-------- TEXTO PARA LEITURA

Resumo: O uso dos faróis acesos em rodovias, no período diurno, pode reduzir consideravelmente o número de acidentes nas estradas. O presente artigo desenvolve um estudo do tema, apontando que o simples ato de acender os faróis durante o dia pode ser um elemento fundamental para a segurança do trânsito nas estradas; com ampla pesquisa de campo, discorre sobre como outros países tratam do assunto, e as discussões no país sobre aprovação de projetos de lei sobre o tema, já aplicado em alguns estados brasileiros.
Palavras chave: acidentes nas estradas; segurança no trânsito; faróis acesos durante o dia nas rodovias; projeto de lei; Código Nacional de Trânsito.
Abstract: The use of headlights on highways in the daytime classes, can significantly reduce the number of road accidents. This article develops a study of the subject, pointing out that the simple act of turning on the headlights for the day can be a key element for traffic safety on the roads; with extensive field research, discusses how other countries deal with the issue, and the discussions in the country on approval of draft law on the subject, already applied in some brazilian states.
Keywords: road accidents; traffic safety; headlights on during the day on the roads; bill; National Traffic Code.
Sumário: Segurança no trânsito; Faróis acessos durante o dia diminuem acidentes nas estradas; Contran recomenda, mas é opcional; Faltam verbas para campanhas educativas; Números estarrecedores mobilizam OMS; Países aprovam a medida; Regulamentação no Brasil movimenta parlamentares; Discussão esquenta entre opositores; Pesquisa em campo; Considerações finais; Fontes.
Há muito se fala que o uso dos faróis acesos em rodovias, no período diurno, pode reduzir consideravelmente o número de acidentes, tão alarmante no Brasil. Mas, até o momento, poucas são as iniciativas capazes de regulamentar essa prática, o que representa um grande desafio diante da complexidade do assunto, especialmente no que se refere à legislação responsável por viabilizar a adoção dessa medida.

----------------
-------- LINHAS EXTRAÍDAS

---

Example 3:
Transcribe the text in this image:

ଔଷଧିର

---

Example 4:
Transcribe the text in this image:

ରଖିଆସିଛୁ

----------------

SUAS TAREFAS —
[1] Reescreva de forma mais concisa o parágrafo do artigo sobre faróis acesos que começa com "Há muito se fala", mantendo seus fatos principais.
[2] Substitua "Example" por "Sample" em todas as linhas extraídas e reproduza-as sem nenhuma outra alteração.
O texto e as linhas extraídas têm origens distintas.

RESPOSTAS ÀS TAREFAS —
[1] O uso de faróis acesos durante o dia nas rodovias pode reduzir muito o número de acidentes, que é alarmante no Brasil. Ainda assim, há poucas iniciativas para regulamentar essa prática. Isso é um grande desafio, dada a complexidade do tema, sobretudo quanto à legislação que viabilizaria a adoção da medida.

[2]
---

Sample 3:
Transcribe the text in this image:

ଔଷଧିର

---

Sample 4:
Transcribe the text in this image:

ରଖିଆସିଛୁ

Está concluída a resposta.